*Required work*: Word for word, set down every line of the entries below from the line with "Bunnie, 559: 11033 -> 11067" to the line with "default broker, 553: 9 -> 8", including both, and no other line.

*Records to process*:
┄┄┄┄┄┄┄┄┄┄

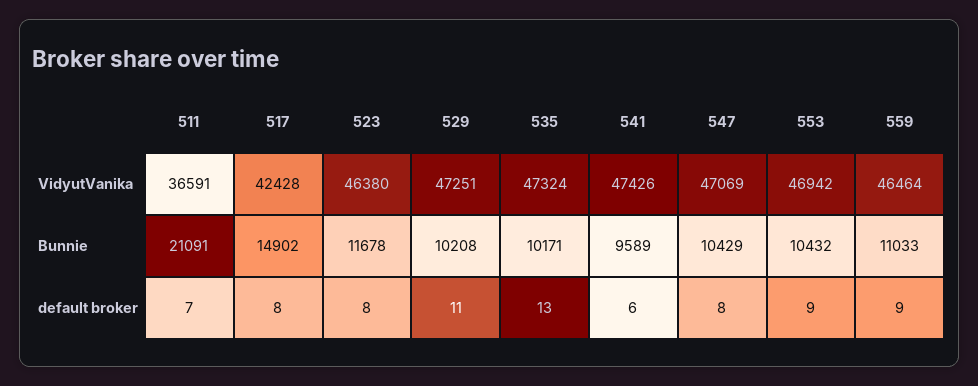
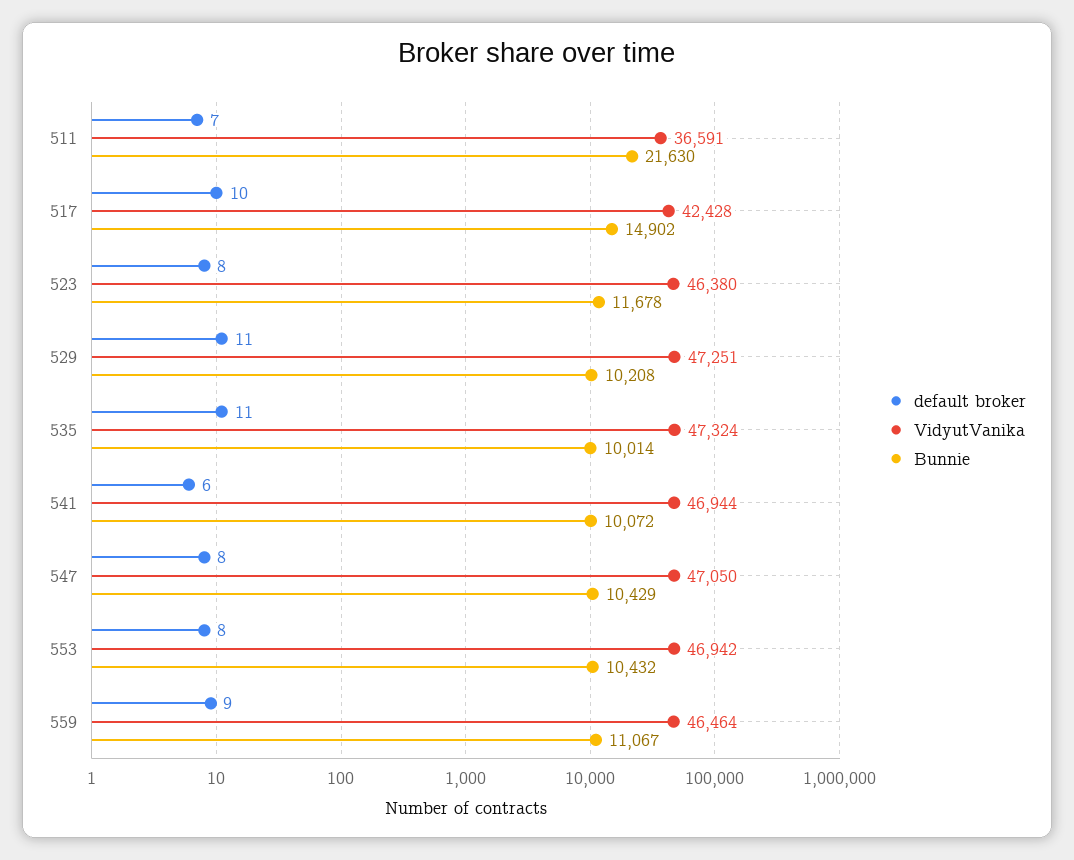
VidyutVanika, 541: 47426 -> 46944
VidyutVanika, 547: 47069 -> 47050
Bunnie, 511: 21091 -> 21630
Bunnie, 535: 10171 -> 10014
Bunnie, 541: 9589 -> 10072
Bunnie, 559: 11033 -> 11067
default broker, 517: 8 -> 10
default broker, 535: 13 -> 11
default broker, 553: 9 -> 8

┄┄┄┄┄┄┄┄┄┄

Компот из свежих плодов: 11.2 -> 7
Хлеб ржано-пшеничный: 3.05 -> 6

┄┄┄┄┄┄┄┄┄┄

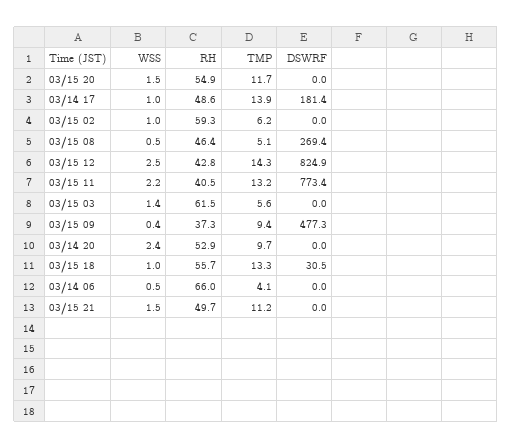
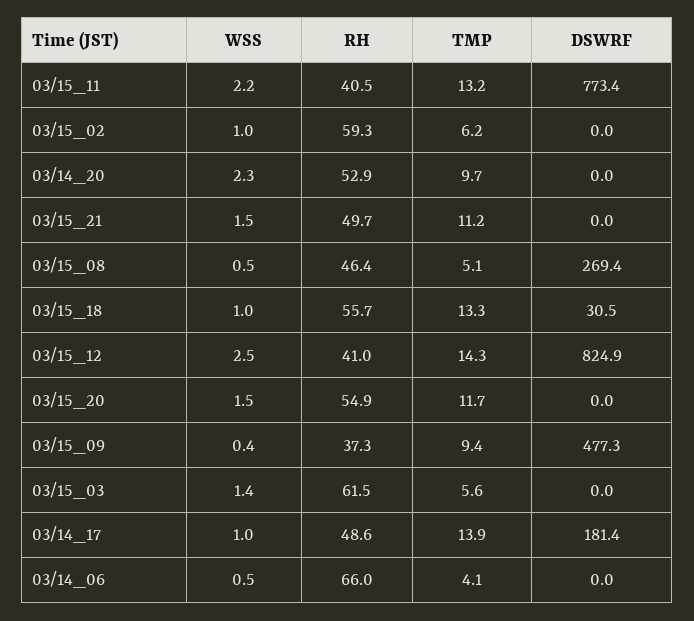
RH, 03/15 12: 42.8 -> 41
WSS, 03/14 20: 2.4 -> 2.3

┄┄┄┄┄┄┄┄┄┄

*Exercise solution*:
Bunnie, 559: 11033 -> 11067
default broker, 517: 8 -> 10
default broker, 535: 13 -> 11
default broker, 553: 9 -> 8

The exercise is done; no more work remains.